Les ventes sont donc concernées.
Pour entrer dans le champ de la TVA, l’opération doit comporter une véritable contrepartie (prix, remise d’un autre bien, prestation de services), avec un lien direct entre le terrain à bâtir livré et la valeur reçue.
Les marchands de biens intervenant sur des terrains à bâtir se trouvent ainsi régulièrement confrontés à des problématiques de TVA immobilière et de choix entre taxation sur le prix total ou, le cas échéant, régime de la marge.
4. Marchands de biens et régime de la TVA sur la marge
Sous conditions, la livraison de terrains à bâtir par un marchand de biens peut relever du régime de la TVA sur la marge.
Ce régime est admis lorsque l’acquisition du terrain n’a pas ouvert droit à déduction, soit parce qu’elle n’était pas soumise à la TVA, soit parce qu’elle l’était mais sans ouvrir droit à déduction pour l’assujetti‑revendeur.

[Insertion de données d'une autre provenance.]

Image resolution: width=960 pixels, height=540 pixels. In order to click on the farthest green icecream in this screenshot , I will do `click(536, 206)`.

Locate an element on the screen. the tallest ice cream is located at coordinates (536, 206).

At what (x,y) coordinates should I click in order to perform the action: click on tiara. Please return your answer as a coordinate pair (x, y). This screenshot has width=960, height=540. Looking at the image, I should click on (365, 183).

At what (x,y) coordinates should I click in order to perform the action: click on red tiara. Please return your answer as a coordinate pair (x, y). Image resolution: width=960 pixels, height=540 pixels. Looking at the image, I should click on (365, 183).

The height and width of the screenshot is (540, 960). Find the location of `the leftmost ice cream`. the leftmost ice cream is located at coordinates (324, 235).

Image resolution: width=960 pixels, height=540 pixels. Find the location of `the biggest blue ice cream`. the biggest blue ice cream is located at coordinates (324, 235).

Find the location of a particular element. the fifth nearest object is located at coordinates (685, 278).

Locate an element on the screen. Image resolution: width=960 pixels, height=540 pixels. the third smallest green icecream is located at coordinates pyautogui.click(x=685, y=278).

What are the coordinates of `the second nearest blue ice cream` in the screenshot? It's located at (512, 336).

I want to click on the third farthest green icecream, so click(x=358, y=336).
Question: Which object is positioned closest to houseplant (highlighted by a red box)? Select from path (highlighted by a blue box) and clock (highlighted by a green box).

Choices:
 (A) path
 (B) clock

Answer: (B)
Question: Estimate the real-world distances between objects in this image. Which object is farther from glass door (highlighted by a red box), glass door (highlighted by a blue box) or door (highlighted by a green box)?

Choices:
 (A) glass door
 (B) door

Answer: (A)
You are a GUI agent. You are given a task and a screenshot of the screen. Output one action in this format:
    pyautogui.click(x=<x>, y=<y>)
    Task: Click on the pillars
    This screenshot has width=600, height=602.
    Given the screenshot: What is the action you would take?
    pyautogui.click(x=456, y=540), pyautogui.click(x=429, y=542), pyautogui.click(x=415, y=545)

La jurisprudence européenne est toutefois plus restrictive que la doctrine administrative sur l’appréciation de cette condition d’absence de droit à déduction, ce qui impose une analyse de chaque acquisition avant d’appliquer la TVA sur la marge.
Ce régime peut donc évoluer à tout instant dès lors que l'Administration fiscale aura décider d'adopter la position retenue par les juridictions communautaires.
Le traitement peut également varier lorsque le terrain à bâtir a été acquis dans le cadre de la transmission d’une universalité de biens ou via des parts ou actions donnant vocation à l’attribution d’un terrain à bâtir.
5. Points de vigilance pratiques pour les marchands de biens
Pour sécuriser la TVA, les marchands de biens doivent notamment :
- Vérifier la qualification urbanistique du bien (terrain à bâtir, immeuble bâti, ruine, construction inachevée) au jour de la cession
- S’assurer que les actes d'acquisition et de cession (i.e. promesses, actes authentiques, divisions parcellaires) reflètent clairement la qualification de terrain à bâtir ou d’immeuble bâti
- Documenter les conditions d’acquisition (TVA payée en amont, droit à déduction, universalité de biens, auto liquidation antérieure) afin de déterminer si la TVA sur la marge peut être appliquée en revente
L’accompagnement par un avocat fiscaliste permet d’anticiper ces enjeux dès la phase de structuration de l’opération.
Le marchand de biens peut ainsi limiter les risques de redressement en matière de TVA et sécuriser sa marge en cas de revente à un particulier.